Goldman confirms buying Venezuela bonds after opposition cries foul

The leader of Venezuela's National Assembly, Julio Borges, has said that a future government may not pay the $2.8 billion in bonds that US financial giant Goldman Sachs (GS) purchased recently from the South American country's central bank.

"By giving $900 million to a dictatorship, they are funding a systematic human rights violator, they are funding immorality and for Maduro to stay in power while he keeps killing people", said Eduardo Lugo, 23, a Venezuelan attending college in NY and a leader of the protest.
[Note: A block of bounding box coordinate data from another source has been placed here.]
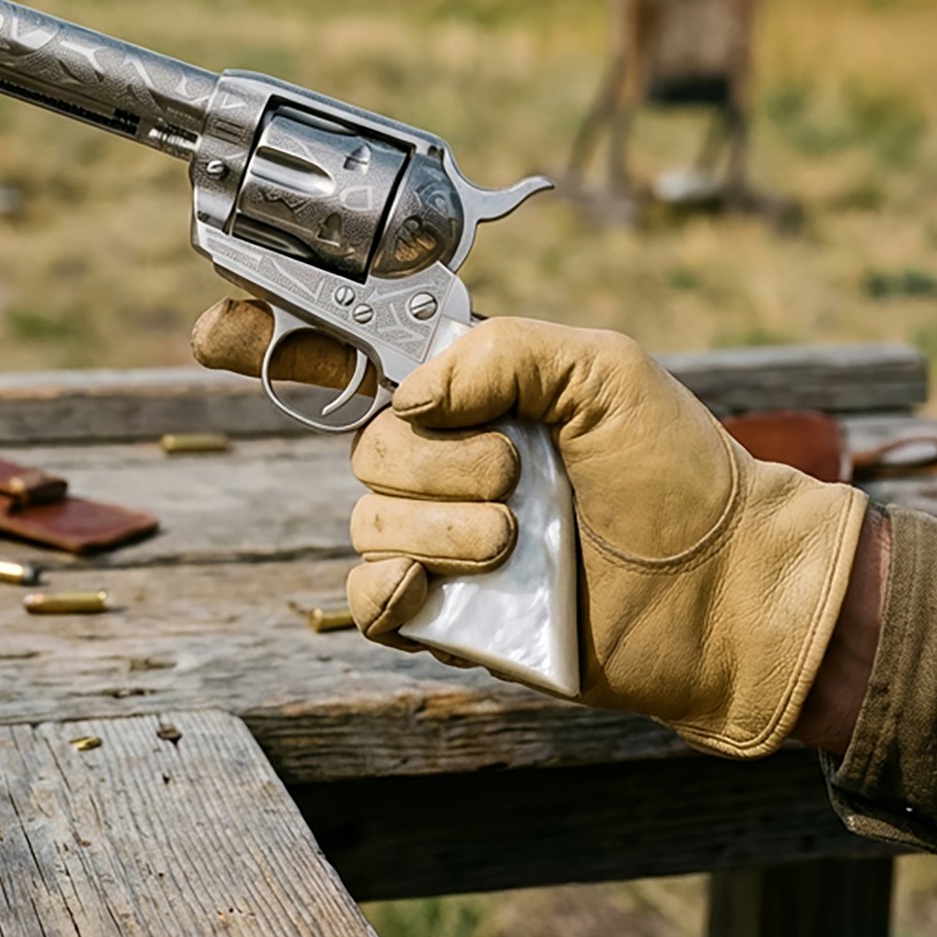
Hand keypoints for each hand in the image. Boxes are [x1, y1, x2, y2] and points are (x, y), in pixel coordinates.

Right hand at [192, 299, 869, 758]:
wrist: (723, 587)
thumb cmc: (674, 468)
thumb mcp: (603, 368)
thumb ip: (502, 351)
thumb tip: (411, 394)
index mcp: (469, 390)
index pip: (350, 353)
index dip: (275, 336)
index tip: (212, 327)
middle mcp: (441, 457)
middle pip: (362, 441)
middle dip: (438, 458)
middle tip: (519, 473)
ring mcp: (437, 535)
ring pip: (367, 517)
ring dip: (446, 524)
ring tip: (523, 537)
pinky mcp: (443, 609)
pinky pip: (367, 594)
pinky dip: (395, 585)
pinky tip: (439, 583)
"Goldman Sachs's financial lifeline to the regime will serve to strengthen the brutal repression unleashed against the hundreds of thousands of Venezuelans peacefully protesting for political change in the country", Julio Borges, head of Venezuela's opposition-controlled congress, said in a public letter to the bank's chief executive, Lloyd Blankfein.

Goldman Sachs Group Inc (NYSE:GS) is taking flak for buying bonds from Venezuela.

In a statement, the bank acknowledged it purchased the bonds, but said they were purchased through the secondary market and not directly from the Venezuelan government. The transaction also comes as Venezuela's oil industry is crippled amid hyperinflation and a crisis so deep that people scramble to get food and medicine supplies.

"It is apparent Goldman Sachs decided to make a quick buck off the suffering of the Venezuelan people", he wrote.

With Venezuela's inefficient state-led economic model struggling under lower oil prices, Maduro's unpopular government has become ever more dependent on financial deals or asset sales to bring in coveted foreign exchange.

Many economists say the only way to improve the country's situation is to scrap price and currency control systems that have hobbled the private sector.

Venezuela's National Assembly was to debate later on Tuesday whether to formally ask the U.S. Congress to investigate the Goldman deal, opposition representatives told Reuters. This had it paying roughly $865 million for the bonds, which are set to mature in 2022.

"The intermediaries are in Europe", said the source at Goldman.